The term "spontaneous apartheid" is contradictory. Apartheid is a system of laws commanding segregation by race. Relations among races cannot therefore be spontaneous. Indeed, in the United States, any segregation of Blacks of any sort is illegal. It is even illegal for a home owner to refuse to rent their apartment to a Black because of their race; or to refuse them a job, or even to refuse to serve them in a store or restaurant. However, a reverse discrimination has been imposed by law. That is, by law, Blacks and other "minorities" are given preference in many kinds of jobs and in education. This is under the label of "affirmative action," which has taken the old laws favoring Whites and turned around to favor minorities against Whites. I'm opposed to any laws that favor any race, religion, or ethnic origin. It is true that there are large neighborhoods in major American cities totally inhabited by Blacks. But they live together by their own choice. And so it is that in other neighborhoods are dominated by Hispanics, ethnic Poles, Koreans, Chinese, Italians, etc. This is not mandated by law, as I mentioned, but is the result of the desire of people to live with their own kind--with people that share their values, language, and norms. I should point out the the population of the United States is becoming very ethnically and racially mixed. My ethnic background is German-English, my wife is Japanese-American, one of my daughters was married to a Black, my sister is married to an Hispanic, and was married to a man from Saipan. In Hawaii this mixture of people has gone the farthest, perhaps, but still there are many neighborhoods where particular racial or ethnic groups choose to live.

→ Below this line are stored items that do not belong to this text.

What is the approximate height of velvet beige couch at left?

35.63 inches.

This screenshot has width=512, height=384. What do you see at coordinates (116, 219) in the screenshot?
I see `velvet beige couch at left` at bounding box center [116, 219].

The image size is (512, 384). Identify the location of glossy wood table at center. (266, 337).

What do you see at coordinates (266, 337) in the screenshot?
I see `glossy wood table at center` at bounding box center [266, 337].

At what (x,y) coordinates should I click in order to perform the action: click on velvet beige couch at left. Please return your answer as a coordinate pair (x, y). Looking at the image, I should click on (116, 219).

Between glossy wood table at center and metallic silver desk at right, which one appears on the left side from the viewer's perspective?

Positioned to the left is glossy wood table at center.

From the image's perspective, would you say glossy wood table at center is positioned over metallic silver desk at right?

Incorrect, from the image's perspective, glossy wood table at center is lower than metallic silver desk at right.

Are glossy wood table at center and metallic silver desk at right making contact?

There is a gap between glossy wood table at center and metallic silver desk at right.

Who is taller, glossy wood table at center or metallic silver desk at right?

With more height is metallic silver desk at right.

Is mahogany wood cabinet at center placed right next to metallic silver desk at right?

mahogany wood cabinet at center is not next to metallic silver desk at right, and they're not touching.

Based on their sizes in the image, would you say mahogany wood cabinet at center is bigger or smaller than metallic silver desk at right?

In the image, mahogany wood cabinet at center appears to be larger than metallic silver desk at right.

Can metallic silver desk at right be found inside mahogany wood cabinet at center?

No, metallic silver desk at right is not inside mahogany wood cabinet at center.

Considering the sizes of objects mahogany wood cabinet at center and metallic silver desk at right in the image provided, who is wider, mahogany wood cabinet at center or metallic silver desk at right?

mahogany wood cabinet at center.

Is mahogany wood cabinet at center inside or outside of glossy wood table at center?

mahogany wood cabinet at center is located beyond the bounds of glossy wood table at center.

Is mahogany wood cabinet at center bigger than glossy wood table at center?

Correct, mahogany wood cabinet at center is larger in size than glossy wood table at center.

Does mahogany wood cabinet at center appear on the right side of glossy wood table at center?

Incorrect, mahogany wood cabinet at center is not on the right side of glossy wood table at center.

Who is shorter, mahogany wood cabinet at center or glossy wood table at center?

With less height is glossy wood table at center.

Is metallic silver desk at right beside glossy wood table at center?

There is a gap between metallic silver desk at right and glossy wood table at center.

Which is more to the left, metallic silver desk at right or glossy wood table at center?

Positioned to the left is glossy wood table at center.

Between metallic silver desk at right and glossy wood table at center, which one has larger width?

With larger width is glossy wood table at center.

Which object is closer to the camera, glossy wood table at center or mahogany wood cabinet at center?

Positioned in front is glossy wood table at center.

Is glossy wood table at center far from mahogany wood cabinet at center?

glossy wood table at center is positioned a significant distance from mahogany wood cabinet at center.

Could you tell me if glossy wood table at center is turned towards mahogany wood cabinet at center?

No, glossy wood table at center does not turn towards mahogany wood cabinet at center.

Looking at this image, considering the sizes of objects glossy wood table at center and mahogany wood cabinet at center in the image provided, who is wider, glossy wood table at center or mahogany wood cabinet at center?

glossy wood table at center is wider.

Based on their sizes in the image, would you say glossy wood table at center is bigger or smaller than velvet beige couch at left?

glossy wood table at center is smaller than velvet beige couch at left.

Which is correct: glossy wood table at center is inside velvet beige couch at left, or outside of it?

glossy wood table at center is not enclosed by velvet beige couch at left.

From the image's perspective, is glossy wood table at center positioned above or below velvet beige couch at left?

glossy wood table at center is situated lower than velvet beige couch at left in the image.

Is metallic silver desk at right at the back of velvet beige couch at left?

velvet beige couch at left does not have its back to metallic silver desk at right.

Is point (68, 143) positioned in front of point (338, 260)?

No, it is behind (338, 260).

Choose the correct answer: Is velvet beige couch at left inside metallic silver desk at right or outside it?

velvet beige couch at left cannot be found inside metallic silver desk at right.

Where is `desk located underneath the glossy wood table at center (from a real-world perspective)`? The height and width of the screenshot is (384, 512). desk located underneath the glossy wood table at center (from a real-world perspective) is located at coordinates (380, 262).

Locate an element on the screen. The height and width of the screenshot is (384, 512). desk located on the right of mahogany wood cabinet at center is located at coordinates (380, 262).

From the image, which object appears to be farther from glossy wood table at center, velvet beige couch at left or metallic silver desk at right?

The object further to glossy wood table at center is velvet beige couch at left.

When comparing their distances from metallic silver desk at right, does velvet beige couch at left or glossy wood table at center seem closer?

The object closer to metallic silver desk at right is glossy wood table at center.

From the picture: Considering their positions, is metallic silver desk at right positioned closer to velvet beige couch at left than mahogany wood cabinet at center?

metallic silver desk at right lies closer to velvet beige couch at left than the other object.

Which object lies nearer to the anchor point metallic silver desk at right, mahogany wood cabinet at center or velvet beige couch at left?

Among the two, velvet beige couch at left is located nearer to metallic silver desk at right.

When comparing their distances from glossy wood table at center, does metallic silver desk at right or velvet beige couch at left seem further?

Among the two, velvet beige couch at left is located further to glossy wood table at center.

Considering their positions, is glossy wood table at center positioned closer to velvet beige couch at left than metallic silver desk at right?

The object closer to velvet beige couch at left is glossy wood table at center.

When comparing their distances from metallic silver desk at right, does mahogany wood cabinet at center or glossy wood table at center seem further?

Finally, your personal wishes to all the freedom-fighters all around the world?

This depends on what is meant by "freedom-fighter." There is an important distinction here. Some "freedom" movements are aimed at independence and self-determination for an ethnic, religious, or national minority. These I support, and so will, I argue, a close analysis of the meaning of social justice. However, some of these movements are aimed at overthrowing the government and changing the nature of the political system. Of these there are fundamentally two types. One is the movement, as in Myanmar (Burma), to democratize the country. This I also support on grounds of social justice and furthering the democratic peace. The second type is one trying to replace the current democratic or authoritarian system with another authoritarian, or a totalitarian one, as has happened in Afghanistan with the Taliban. These I do not support, for they are trying to impose on a country a particular definition of social justice held by a small minority and also furthering the use of violence.


*This interview took place by email, August-September, 1998. It is on the web at Laissez Faire Thinkers.